** EXCERPTED TEXT **

══════════

How is a Crayon Made?

My inquiry project is about crayons: their history, why some colors have been retired, how they are made. I need more information, so it became an excellent opportunity in modeling for students how to get what I need. There is a 1988 book entitled How is a Crayon Made? by Oz Charles, and some of the information answers my questions. The fourth graders love the crayon tips on the cover, but they agreed that a 23-year-old book might not be accurate. Using our county library's online catalog, we located a 2003 book entitled From Wax to Crayon by Robin Nelson, and I requested that (and piqued their interest in trying that process from home).

Next, I asked the students' advice about searching for information. They wanted to start with Google, of course, and I was told to enter "how is a crayon made" in the search box. What will the search engine be looking for? I asked. One person thought it would answer the question! One person said it would look for "how" and "is" and "a" and "crayon" and "made". The rest thought about that for a few seconds. Next I was told to enter "making crayons". That search resulted in all sorts of methods for the process of crayon making, most of which they had all tried in pre-school classes! Finally, they settled on entering "crayons" only, and the results were much more appropriate. When I showed them how to use Google's Wonder Wheel feature, they could hardly wait to try it with their own topics!

══════════

** LISTED ENTRIES **
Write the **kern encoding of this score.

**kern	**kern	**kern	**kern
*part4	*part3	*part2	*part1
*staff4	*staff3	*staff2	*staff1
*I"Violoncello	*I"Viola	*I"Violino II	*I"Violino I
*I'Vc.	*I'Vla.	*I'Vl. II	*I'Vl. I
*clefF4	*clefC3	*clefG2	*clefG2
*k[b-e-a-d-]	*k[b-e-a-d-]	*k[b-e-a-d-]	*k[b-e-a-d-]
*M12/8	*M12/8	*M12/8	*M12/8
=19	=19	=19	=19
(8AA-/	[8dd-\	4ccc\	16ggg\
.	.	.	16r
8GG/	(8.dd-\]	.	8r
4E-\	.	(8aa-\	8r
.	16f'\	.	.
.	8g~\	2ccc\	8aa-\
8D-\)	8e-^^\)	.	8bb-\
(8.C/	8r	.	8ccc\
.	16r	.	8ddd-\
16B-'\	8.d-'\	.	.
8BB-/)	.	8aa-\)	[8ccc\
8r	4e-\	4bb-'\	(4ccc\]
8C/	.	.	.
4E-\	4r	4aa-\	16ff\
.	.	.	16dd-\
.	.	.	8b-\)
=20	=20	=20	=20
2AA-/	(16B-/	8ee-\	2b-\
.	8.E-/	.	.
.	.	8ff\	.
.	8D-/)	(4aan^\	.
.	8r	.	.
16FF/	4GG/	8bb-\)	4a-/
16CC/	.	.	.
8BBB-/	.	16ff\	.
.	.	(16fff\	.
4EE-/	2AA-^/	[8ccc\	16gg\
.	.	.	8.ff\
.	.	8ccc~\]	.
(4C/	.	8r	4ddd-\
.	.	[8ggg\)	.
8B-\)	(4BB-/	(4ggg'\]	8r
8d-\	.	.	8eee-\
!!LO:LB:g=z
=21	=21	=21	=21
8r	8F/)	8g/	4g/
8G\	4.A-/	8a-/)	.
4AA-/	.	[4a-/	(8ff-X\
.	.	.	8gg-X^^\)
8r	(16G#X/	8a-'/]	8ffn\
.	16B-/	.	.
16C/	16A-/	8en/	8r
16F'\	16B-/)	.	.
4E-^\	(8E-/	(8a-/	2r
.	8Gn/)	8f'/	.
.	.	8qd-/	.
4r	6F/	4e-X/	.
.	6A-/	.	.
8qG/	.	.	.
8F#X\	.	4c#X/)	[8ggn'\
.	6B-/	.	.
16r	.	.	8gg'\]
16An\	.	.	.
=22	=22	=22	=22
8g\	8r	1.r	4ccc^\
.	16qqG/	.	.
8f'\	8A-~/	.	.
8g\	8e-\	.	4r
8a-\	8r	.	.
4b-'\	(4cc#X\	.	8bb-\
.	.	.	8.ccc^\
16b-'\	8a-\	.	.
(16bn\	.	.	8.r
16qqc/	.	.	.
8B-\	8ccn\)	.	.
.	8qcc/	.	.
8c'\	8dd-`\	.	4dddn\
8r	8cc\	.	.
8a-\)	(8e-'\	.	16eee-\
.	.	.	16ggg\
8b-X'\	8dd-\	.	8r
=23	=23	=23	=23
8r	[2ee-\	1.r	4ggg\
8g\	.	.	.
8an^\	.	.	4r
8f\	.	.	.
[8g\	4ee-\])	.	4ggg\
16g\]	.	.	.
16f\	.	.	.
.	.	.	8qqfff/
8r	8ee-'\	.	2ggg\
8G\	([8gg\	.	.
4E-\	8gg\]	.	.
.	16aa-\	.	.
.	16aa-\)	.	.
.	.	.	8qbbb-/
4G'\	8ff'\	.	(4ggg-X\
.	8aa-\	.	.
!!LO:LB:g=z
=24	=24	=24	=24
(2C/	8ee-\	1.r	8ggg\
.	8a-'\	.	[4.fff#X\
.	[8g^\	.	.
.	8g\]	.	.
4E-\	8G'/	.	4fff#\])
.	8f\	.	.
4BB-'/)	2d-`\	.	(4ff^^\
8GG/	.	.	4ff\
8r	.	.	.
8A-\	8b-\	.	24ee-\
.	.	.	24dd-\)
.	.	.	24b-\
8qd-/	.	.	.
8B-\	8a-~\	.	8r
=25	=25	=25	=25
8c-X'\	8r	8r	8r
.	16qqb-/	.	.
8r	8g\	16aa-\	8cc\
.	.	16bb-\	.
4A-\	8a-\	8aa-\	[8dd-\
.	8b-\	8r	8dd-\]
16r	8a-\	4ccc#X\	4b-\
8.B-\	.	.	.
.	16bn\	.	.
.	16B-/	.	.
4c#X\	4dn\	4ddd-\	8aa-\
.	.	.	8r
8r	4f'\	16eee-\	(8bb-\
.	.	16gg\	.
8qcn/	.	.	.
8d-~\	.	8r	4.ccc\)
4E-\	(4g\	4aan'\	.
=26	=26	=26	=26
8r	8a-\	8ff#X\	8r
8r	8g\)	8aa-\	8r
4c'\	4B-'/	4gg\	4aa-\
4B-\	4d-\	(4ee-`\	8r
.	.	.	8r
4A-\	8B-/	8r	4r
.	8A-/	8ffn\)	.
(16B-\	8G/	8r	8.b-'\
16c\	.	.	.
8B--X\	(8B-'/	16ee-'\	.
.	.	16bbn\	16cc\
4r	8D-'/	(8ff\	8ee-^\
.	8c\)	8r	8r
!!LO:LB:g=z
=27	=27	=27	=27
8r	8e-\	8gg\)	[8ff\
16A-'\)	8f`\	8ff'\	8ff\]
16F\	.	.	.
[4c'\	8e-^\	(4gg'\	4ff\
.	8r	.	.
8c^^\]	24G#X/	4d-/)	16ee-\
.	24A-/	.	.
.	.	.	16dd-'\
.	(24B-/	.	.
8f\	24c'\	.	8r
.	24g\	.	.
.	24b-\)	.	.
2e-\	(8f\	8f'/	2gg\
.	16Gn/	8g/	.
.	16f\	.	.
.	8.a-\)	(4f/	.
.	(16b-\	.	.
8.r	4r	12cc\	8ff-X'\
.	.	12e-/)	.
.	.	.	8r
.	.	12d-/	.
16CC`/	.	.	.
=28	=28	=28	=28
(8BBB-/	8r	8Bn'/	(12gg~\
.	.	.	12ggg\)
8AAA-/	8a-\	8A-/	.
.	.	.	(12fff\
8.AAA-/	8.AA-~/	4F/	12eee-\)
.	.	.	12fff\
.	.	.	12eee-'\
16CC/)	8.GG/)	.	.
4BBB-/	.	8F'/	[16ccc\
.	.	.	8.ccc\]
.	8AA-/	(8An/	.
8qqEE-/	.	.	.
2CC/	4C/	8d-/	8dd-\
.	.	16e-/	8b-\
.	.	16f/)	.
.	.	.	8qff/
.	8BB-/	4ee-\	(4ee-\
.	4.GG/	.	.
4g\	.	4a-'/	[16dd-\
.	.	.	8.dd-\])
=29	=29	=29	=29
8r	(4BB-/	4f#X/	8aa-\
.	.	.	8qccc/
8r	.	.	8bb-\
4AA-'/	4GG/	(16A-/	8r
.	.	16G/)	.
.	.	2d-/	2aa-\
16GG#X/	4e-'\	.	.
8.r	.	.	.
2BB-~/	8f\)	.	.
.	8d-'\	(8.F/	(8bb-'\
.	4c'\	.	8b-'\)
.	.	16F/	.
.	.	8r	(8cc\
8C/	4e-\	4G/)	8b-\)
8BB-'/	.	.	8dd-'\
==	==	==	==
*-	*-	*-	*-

══════════

** EXERCISE TASKS **
[1] Copy the crayon passage again, everything from "My inquiry project" down to "process from home).", swapping "fourth graders" for "third graders".
[2] Using the crayon passage, answer yes or no to each statement and quote the words that decide it: (a) The 1988 book about how crayons are made was written by Oz Charles. (b) The 2003 book was found in a bookstore. (c) Searching for "crayons" alone gave better results.
[3] In the crayon passage, which Google feature were the students shown?

** RESPONSES BY TASK **
[1]
My inquiry project is about crayons: their history, why some colors have been retired, how they are made. I need more information, so it became an excellent opportunity in modeling for students how to get what I need. There is a 1988 book entitled How is a Crayon Made? by Oz Charles, and some of the information answers my questions. The third graders love the crayon tips on the cover, but they agreed that a 23-year-old book might not be accurate. Using our county library's online catalog, we located a 2003 book entitled From Wax to Crayon by Robin Nelson, and I requested that (and piqued their interest in trying that process from home).

[2]
(a) Yes: "There is a 1988 book entitled How is a Crayon Made? by Oz Charles"
(b) No: "Using our county library's online catalog, we located a 2003 book entitled From Wax to Crayon by Robin Nelson"
(c) Yes: "Finally, they settled on entering "crayons" only, and the results were much more appropriate."

[3] Google's Wonder Wheel feature.